Teacher's Estranged Husband Opens Fire in Elementary School Classroom
Police first received a report of shots fired at the school at 10:27 a.m., followed by a report of an active shooter at the campus. It was not immediately clear whether the campus has metal detectors or other equipment designed to prevent weapons from being carried into the school.
"There was no indication the gun was visible upon his arrival at the school," police Capt. Ron Maass said at a news conference.
The school of about 600 kindergarten through sixth grade students was placed on lockdown as law enforcement and first responders swarmed the campus. Aerial video showed lines of students walking across campus recreation fields and basketball courts as authorities evacuated the school.
Parents gathered outside the elementary school, waiting to pick up their children and get updates on the shooting.
"Hold each other, that's all we can do," said a parent who spoke to NBC4. "I'm probably going to cry like a baby. I don't care, I just want to hug my child."
Another man said his daughter left her phone at home, leaving him unable to reach her for updates. He said he was relieved to learn his daughter was safe.
Police asked parents to pick up students at Cajon High School and urged them to bring valid IDs.
The San Bernardino City Unified School District's website has a list of resources to help parents and children manage their distress in the aftermath of a shooting.
San Bernardino Mayor R. Carey Davis tweeted there would be a 6 p.m. vigil at Our Lady of Assumption Church located at 796 W. 48th Street.

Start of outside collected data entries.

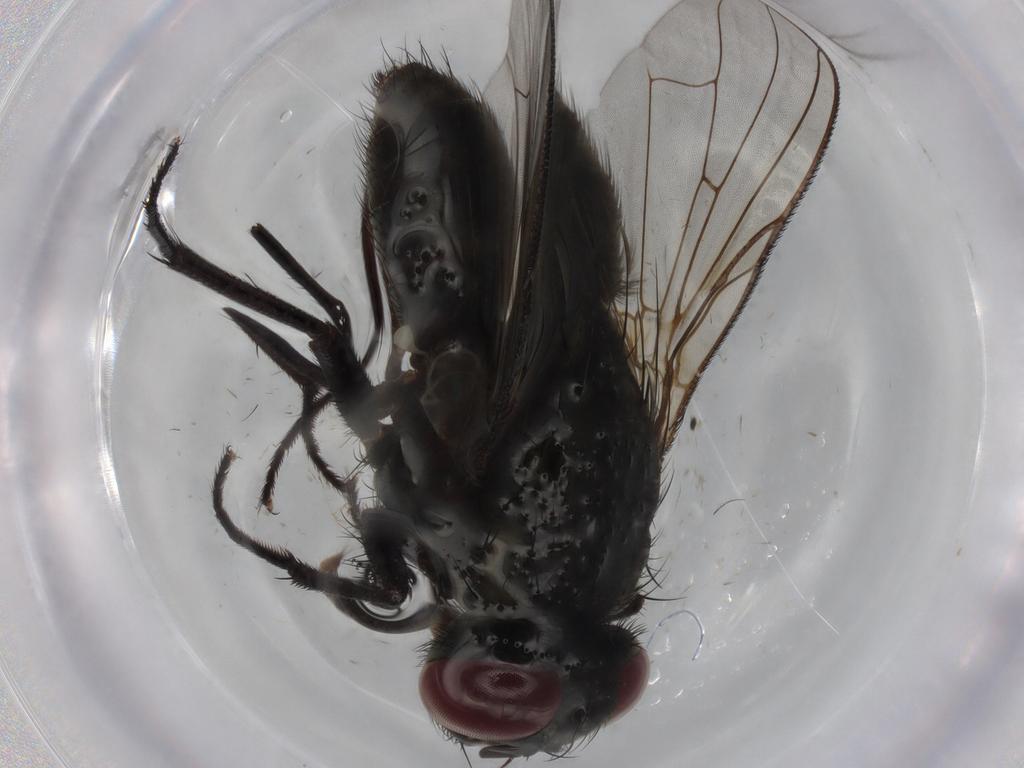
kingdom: Animalia
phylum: Arthropoda
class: Insecta
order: Diptera
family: Muscidae
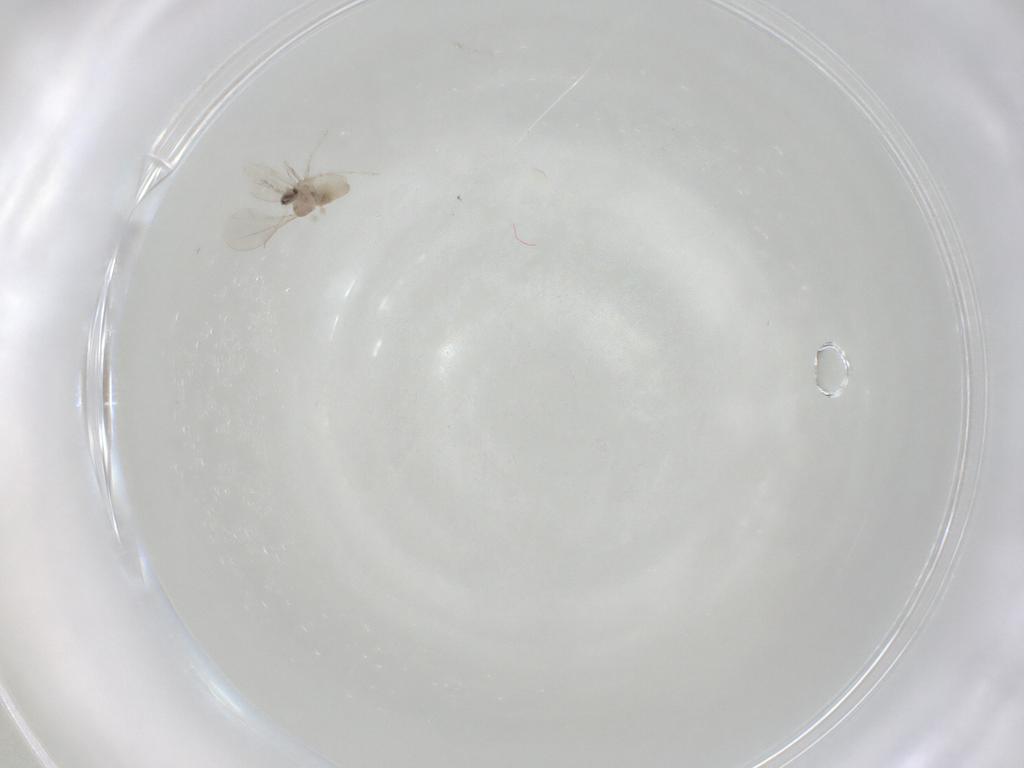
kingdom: Animalia
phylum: Arthropoda
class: Insecta
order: Diptera
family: Cecidomyiidae
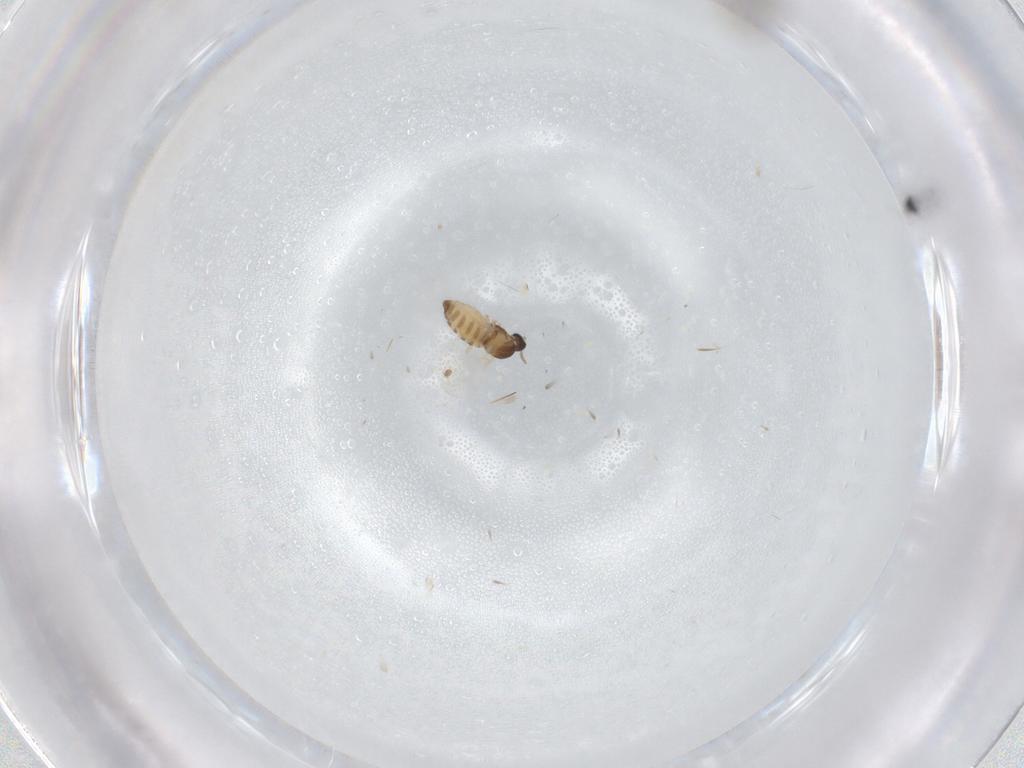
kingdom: Animalia
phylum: Arthropoda
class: Insecta
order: Diptera
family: Cecidomyiidae
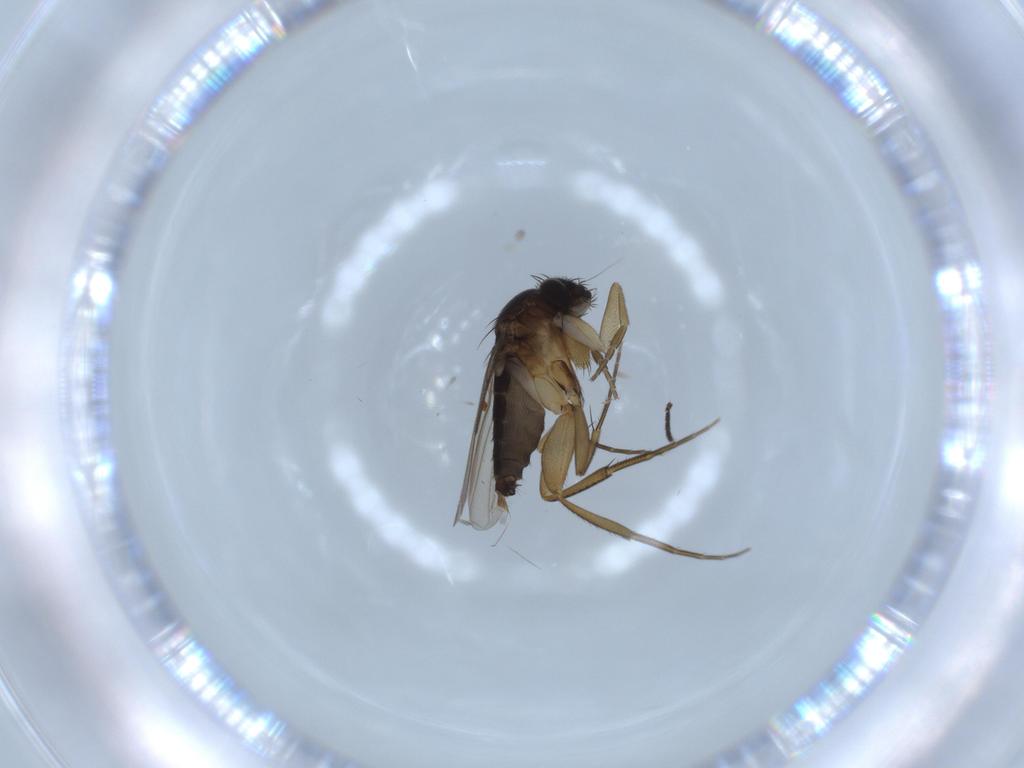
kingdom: Animalia
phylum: Arthropoda
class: Insecta
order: Diptera
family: Phoridae
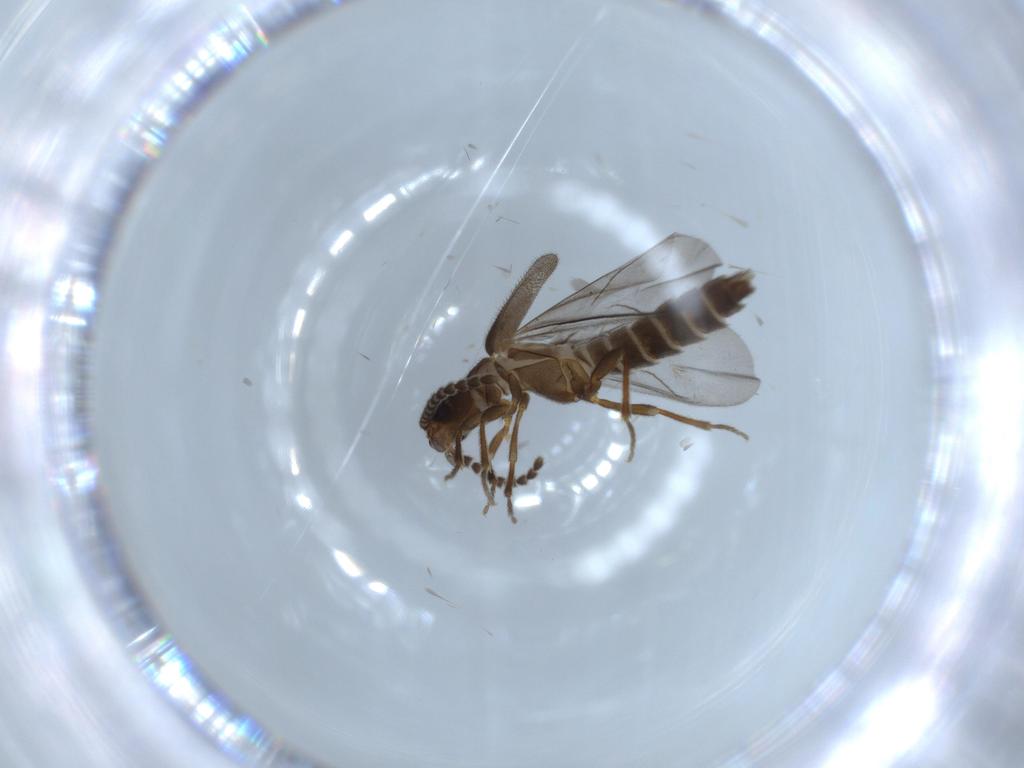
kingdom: Animalia
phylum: Arthropoda
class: Insecta
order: Coleoptera
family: Omethidae
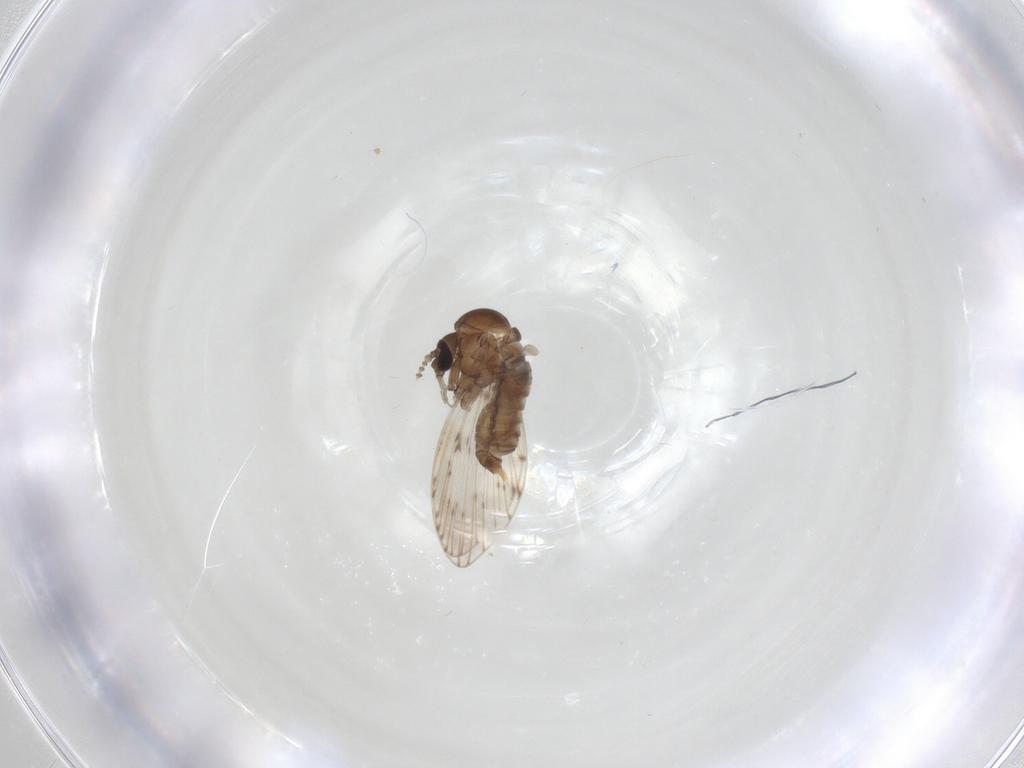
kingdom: Animalia
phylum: Arthropoda
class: Insecta
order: Diptera
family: Psychodidae
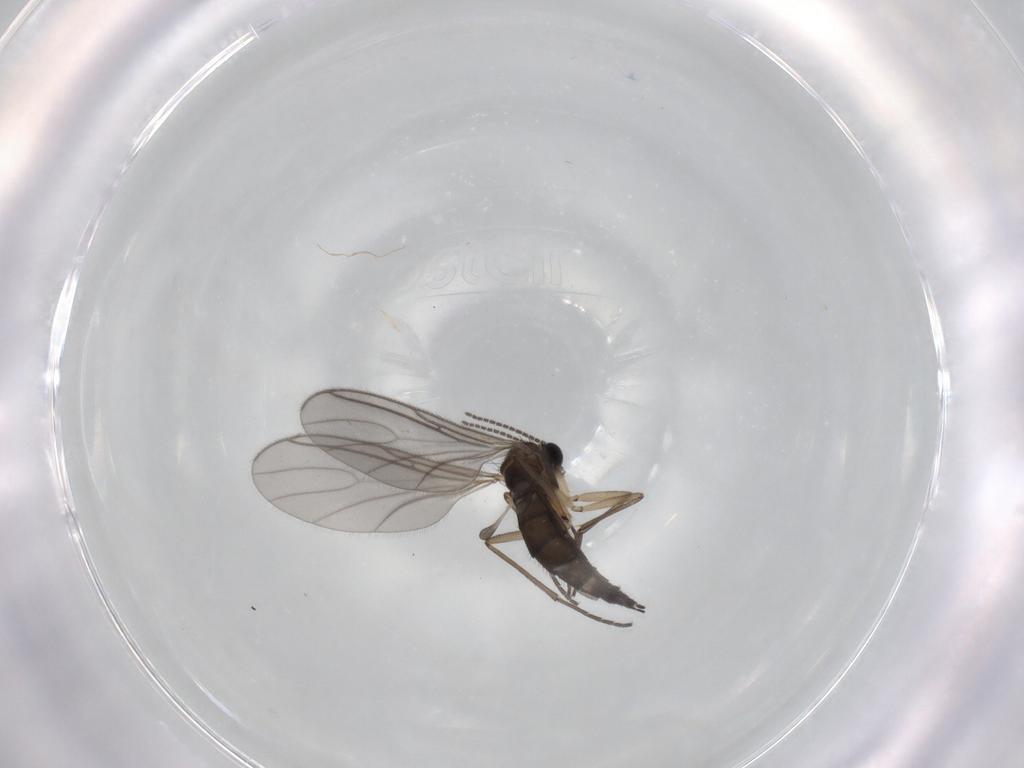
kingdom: Animalia
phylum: Arthropoda
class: Insecta
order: Diptera
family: Sciaridae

"This is a tragedy, especially for young students, but school officials and law enforcement acted quickly to deal with the event. As we grieve for those who died or were injured, this is also a time to remind all California public schools to make sure they annually update their mandatory school safety plans," said State Superintendent of Public Instruction Tom Torlakson in a statement released after the shooting.
U.S. Secretary of Education Betsy DeVos also issued a statement:
"My heart and prayers go out to the victims of this horrible act and to all students and members of the North Park Elementary School community. I want to thank the first responders, teachers and school administrators who were there to protect the students in harm’s way. As a mother and grandmother, today’s senseless violence is a tragedy no parent should ever have to face. I ask everyone to join me in keeping all the victims and those impacted in your prayers."
The school is about 10 miles from the Inland Regional Center, where 14 people were killed and 22 wounded in a December 2015 terror attack carried out by a husband and wife.